Milei no estaba en el Teatro Colón, donde reverberan tanto los micro catarros tan molestos y, por lo tanto, no queda circunscrito a esa lógica del malestar o la sanción. Participó de un hecho político
Milei no estaba en el Teatro Colón, donde reverberan tanto los micro catarros tan molestos y, por lo tanto, no queda circunscrito a esa lógica del malestar o la sanción. Participó de un hecho político. En la Facultad de Derecho se sintió no obstante emboscado por una conjura de laringes, tráqueas y vías respiratorias (¿populistas?: todas las toses todas, parafraseando a la “Canción con todos”). No es que no se haya tosido. Esa es una posibilidad fisiológica latente. Pero en su caso tenemos algo así como una escucha inflacionaria y paradójica teniendo en cuenta su obsesión por los desequilibrios entre la producción y la demanda. El precio simbólico de la información sonora se incrementa de modo alucinatorio al atravesar su sistema nervioso, aunque no tuviera en absoluto la intensidad de los que proliferan en los subtes.
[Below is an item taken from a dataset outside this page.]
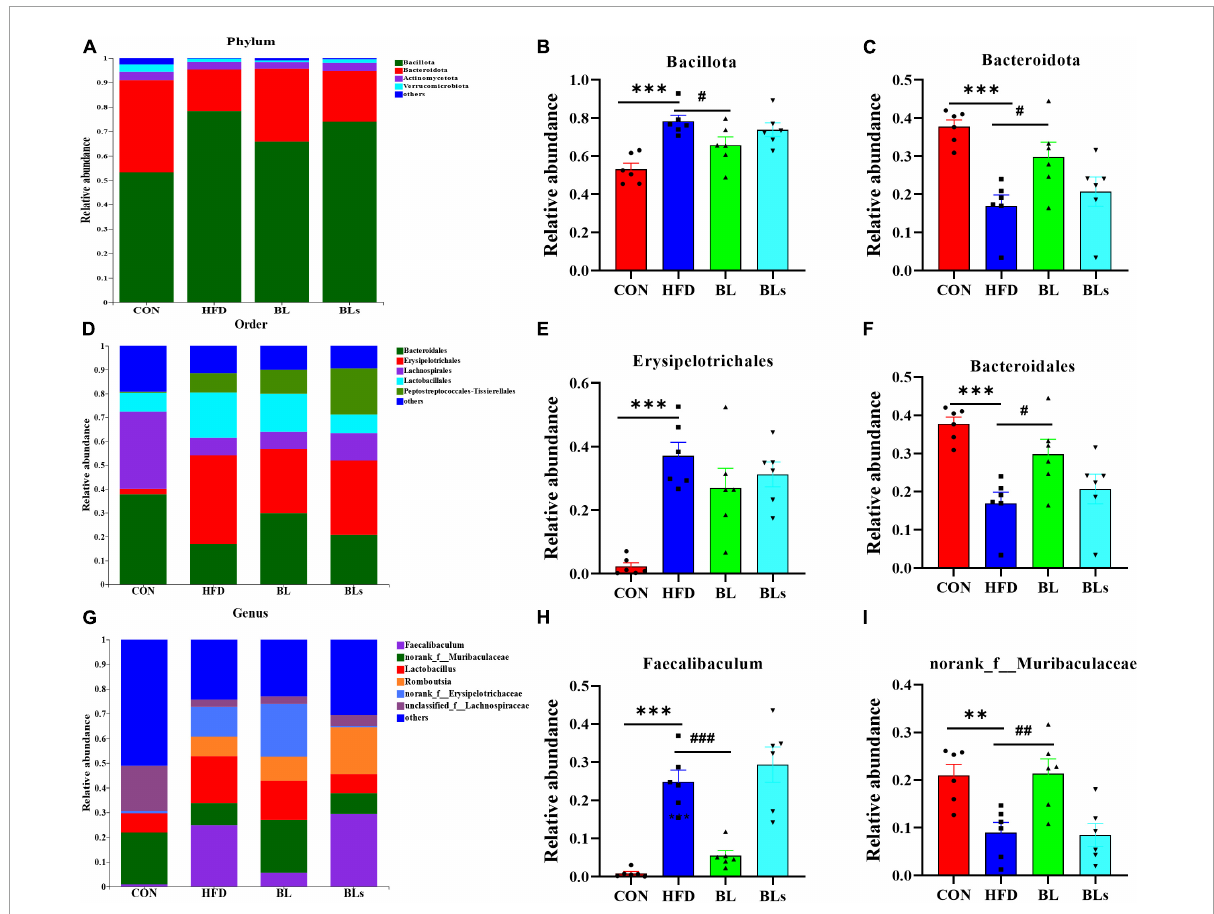
FIGURE7 Brevibacillus laterosporus BL1 treatment modulated gut microbiota composition in HFD-fed mice. (A) Gut bacterial taxonomic profiling at the phylum level. The relative abundances of Bacillota (B) and Bacteroidota (C) . (D) Gut bacterial taxonomic profiles at the order level. Relative abundance of Erysipelotrichales (E) and Bacteroidales (F) . (G) Gut bacterial taxonomic profiling at the genus level. Relative abundances of Faecalibaculum (H) and norank_f_ Muribaculaceae (I) . Data are presented as mean ± SEM ( n = 6) and analyzed using one-way ANOVA. Significant differences between HFD and CON are indicated by ∗∗ p < 0.01 and ∗∗∗ p < 0.001. Significant differences between HFD and BL are indicated by # p < 0.05, ## p < 0.01, and ### p <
Intolerancia auditiva y política se dan la mano en su membrana timpática. En un punto, insisto, solo puede escuchar aquello que espera: la genuflexión periodística, los ladridos de sus perros (el lenguaje de los pichichos se compone de sonidos de unos 28 decibeles, pero puede duplicarse o ser insoportable en algunos casos) y el rugir de sus seguidores o el bramido embelesante del shofar. Nunca la disidencia. La pequeña anomalía lo sobrepasa, también, y por eso no tiene filtro. Es un pequeño coeficiente del exceso. El síntoma de un problema mayor que nos conmina a percibir lo cerca que estamos de la catástrofe.